I had a great experience this afternoon.  A gal called me yesterday and shared with me that they are thinking about getting into raising a large garden for others to enjoy also.  She seemed super nice and we have a great mutual friend who I think dearly of, so it seemed fitting to invite them out to take a walk through our fields so she and her husband could learn a bit for what we’ve done right and what we’ve done wrong.  I wished I had had that opportunity…may have saved me lots of frustration and mess-ups.  They were super nice and had a beautiful son that Lucas and Elly enjoyed until nap time started creeping up on the kids and a long walk stood between point A and B.   Some may say I’m crazy for sharing “tools of the trade” with someone else whose interested in beginning a business like this.  But in the end….isn’t that part of Community Supported Agriculture?  I really think that each family and each farm has our own personalities and characteristics to find matches.  We wouldn’t be where we are if it weren’t for people who chose to mentor us along the way….so hopefully we can “pass the baton”, so to speak.  It will be exciting to see what they decide to do (or if I scared the living day-lights out of them).

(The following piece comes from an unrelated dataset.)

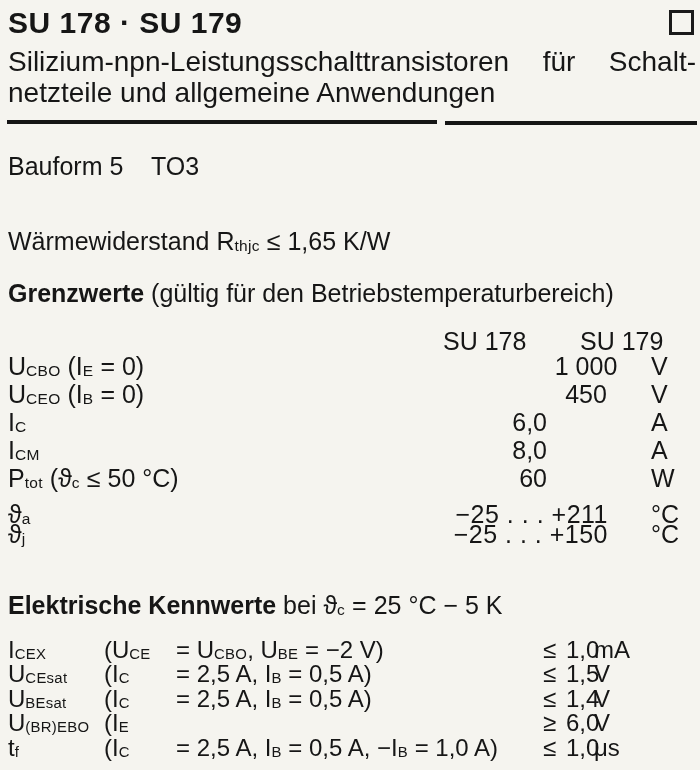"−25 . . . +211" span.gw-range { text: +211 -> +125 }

Another fun little note of the week—-we contributed to a philanthropy event on the campus of U of L.  The fraternity Lamba Chi Alpha came to the farm to pick old, sunburn, or rotten left-over watermelons to have a Watermelon Bust….Oh how I remember the fun ways of raising money in college!!  It was really neat to witness their excitement of coming to a farm….one car and small truck after another to load up melons to throw at other people!

preparing for a Watermelon Bust!

I guess this week was full of rare occurances—-on Thursday we had a video crew out to the farm.  Commonground, a volunteer organization of farm women, is helping provide footage for a video series of different segments of agriculture to help educate third through sixth graders.  We got to be a part of it!  My eyes were really opened to what all goes into making a video—-for ten minutes of air time, the crew was here for about 6 hours—wow—to learn the behind the scenes of things we take for granted is an education all its own!

So when someone asks me what goes on on the farm….everyday of every week is different.  It never gets boring around here.  I have to admit that boring sounds pretty good right now.  Things are starting to slow, and maybe more if we get a frost tonight.  We have high hopes for the last few weeks of the CSA, so hope you can take time out and enjoy life on the farm with us this Sunday afternoon!!